TEXT UNDER STUDY:
______

= Colorado EKG Repository =

US health organization

COEKG Logo

The Colorado EKG Repository, Inc is a non profit corporation established in 2005 by a concerned group of volunteer physicians, patients, lawyers, lawmakers and internet professionals.

COEKG is an independent project supervised by the Colorado Medical Society to provide unbiased, nonprofit oversight and guidance for the development of a secure electrocardiography exchange service for critical patients presenting to Colorado's Emergency Departments and Community Health Clinics.

COEKG's prototype aims to facilitate advanced connectivity between healthcare entities. COEKG advocates expect their experience will assist in the standardization of more general electronic medical records (EMR) data exchange. COEKG implements a subset of the Continuity of Care Record (CCR) messaging protocol.

______

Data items
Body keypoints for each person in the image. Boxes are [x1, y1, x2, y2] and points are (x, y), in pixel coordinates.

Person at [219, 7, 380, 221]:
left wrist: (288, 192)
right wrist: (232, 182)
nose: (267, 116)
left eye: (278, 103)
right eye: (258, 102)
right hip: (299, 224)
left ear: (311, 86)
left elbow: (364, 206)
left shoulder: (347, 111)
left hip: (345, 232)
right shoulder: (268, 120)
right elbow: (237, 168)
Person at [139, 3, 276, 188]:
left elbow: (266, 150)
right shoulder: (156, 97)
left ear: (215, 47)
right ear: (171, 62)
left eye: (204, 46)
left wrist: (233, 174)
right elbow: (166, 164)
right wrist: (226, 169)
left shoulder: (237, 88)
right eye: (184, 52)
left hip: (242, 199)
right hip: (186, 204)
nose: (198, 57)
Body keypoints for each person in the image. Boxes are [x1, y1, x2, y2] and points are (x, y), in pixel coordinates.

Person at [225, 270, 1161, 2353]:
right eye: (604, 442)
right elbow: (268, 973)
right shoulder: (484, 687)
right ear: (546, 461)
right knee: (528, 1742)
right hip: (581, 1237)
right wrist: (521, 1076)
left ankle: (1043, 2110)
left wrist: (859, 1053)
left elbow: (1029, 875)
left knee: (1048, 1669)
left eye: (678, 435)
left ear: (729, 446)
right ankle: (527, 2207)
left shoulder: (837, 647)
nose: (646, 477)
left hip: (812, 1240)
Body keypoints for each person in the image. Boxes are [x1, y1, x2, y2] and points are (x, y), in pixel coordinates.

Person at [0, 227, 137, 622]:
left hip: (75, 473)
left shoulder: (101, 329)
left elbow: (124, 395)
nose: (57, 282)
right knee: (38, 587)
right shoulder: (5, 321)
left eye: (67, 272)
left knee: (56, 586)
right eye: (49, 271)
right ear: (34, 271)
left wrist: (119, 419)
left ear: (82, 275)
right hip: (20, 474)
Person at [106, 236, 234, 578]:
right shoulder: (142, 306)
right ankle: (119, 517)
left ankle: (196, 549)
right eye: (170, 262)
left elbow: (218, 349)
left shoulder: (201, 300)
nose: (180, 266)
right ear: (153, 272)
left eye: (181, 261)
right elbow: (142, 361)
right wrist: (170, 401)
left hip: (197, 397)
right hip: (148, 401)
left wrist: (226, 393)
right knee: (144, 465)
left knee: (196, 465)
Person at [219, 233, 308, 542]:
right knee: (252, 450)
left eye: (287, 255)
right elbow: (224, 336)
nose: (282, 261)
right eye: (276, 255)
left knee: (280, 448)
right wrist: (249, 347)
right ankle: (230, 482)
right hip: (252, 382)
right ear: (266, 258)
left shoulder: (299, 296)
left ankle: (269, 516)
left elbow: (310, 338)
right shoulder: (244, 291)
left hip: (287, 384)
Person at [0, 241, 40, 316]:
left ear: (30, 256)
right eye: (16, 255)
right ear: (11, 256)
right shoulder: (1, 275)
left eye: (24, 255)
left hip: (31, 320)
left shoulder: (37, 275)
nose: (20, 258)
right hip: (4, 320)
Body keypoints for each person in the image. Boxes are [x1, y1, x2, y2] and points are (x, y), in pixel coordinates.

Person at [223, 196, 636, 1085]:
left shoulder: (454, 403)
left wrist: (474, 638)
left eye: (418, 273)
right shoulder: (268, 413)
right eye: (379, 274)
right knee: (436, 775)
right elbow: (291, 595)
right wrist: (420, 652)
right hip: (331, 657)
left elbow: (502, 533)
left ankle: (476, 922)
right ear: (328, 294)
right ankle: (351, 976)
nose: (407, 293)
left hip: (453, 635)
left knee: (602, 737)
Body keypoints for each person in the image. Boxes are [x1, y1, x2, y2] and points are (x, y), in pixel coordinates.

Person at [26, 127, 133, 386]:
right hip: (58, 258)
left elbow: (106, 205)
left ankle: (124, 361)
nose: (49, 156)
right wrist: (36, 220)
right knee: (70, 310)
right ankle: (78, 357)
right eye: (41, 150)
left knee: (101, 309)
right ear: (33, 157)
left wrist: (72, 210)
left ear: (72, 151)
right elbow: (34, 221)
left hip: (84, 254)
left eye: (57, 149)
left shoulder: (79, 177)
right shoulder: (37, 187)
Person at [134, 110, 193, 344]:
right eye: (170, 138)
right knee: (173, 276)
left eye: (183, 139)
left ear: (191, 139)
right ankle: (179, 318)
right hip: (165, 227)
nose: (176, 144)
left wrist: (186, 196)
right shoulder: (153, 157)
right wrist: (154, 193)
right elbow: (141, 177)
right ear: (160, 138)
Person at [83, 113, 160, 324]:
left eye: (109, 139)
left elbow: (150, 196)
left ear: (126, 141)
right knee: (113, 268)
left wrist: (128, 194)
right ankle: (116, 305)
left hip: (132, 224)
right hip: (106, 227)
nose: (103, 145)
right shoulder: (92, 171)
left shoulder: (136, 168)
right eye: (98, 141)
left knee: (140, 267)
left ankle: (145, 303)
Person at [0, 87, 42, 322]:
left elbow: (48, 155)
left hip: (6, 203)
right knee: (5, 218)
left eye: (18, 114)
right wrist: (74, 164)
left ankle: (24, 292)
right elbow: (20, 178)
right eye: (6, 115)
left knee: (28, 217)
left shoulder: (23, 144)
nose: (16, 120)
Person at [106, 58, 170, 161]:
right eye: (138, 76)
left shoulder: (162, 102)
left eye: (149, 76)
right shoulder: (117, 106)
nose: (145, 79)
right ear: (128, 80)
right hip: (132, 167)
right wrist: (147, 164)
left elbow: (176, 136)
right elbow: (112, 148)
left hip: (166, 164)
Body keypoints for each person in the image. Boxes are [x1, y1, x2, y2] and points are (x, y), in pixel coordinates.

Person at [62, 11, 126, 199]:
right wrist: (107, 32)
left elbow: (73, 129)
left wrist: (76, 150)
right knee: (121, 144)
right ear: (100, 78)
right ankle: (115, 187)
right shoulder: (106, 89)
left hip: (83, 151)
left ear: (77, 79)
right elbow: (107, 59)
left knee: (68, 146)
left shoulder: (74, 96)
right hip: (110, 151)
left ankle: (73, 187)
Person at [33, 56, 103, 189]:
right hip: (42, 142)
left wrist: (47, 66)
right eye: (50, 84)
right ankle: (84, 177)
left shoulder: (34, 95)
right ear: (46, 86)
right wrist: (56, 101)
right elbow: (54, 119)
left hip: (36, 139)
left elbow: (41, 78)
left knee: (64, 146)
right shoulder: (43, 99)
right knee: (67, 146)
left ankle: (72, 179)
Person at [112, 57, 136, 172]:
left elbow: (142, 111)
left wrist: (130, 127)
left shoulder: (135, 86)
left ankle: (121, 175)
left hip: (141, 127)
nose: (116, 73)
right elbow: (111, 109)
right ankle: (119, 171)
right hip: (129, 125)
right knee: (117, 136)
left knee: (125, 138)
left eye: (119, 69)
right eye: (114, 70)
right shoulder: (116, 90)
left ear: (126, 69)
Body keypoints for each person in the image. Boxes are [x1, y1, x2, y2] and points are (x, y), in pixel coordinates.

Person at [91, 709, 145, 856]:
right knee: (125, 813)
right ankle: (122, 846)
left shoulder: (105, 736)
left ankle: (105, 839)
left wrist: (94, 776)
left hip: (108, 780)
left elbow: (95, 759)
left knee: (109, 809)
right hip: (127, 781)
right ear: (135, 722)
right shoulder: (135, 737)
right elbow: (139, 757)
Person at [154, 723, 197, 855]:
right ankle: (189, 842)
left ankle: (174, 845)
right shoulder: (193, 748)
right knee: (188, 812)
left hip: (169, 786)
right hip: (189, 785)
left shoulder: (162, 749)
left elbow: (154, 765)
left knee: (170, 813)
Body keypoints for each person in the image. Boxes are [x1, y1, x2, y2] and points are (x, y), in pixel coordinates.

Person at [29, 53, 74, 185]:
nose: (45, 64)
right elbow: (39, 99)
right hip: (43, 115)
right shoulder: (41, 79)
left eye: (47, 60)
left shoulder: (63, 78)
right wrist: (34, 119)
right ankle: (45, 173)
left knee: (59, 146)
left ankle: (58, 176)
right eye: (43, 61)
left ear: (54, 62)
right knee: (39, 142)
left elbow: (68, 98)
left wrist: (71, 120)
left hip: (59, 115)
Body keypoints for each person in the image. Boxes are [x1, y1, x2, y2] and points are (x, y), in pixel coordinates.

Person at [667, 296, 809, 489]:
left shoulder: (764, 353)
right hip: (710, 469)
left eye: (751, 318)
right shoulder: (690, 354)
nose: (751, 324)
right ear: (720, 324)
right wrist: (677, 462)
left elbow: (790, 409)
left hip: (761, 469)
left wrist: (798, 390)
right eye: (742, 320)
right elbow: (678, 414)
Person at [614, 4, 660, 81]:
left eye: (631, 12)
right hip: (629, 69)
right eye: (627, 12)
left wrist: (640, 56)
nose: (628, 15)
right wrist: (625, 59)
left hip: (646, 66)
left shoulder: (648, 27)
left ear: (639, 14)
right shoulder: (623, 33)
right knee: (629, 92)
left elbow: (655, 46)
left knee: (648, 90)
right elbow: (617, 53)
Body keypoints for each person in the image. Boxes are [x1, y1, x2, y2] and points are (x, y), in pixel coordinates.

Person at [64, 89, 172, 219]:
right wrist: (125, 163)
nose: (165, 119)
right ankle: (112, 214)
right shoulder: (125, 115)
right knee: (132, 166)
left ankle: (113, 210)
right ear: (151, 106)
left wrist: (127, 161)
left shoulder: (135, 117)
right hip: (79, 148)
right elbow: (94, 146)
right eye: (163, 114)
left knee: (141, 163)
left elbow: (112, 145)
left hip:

______

ASSIGNMENT 1:
According to the entry on the Colorado EKG Repository, in what year was the corporation established?
ASSIGNMENT 2:
For each statement, decide whether the entry on the Colorado EKG Repository agrees with it, and quote the words that decide it. (a) The Colorado Medical Society supervises COEKG. (b) COEKG implements the complete Continuity of Care Record messaging protocol. (c) The Colorado EKG Repository is a for-profit corporation.
These lines have no connection to the text about the Colorado EKG Repository.

EXPECTED ANSWER 1:
2005

EXPECTED ANSWER 2:
(a) Yes: "COEKG is an independent project supervised by the Colorado Medical Society"
(b) No: "COEKG implements a subset of the Continuity of Care Record (CCR) messaging protocol."
(c) No: "The Colorado EKG Repository, Inc is a non profit corporation"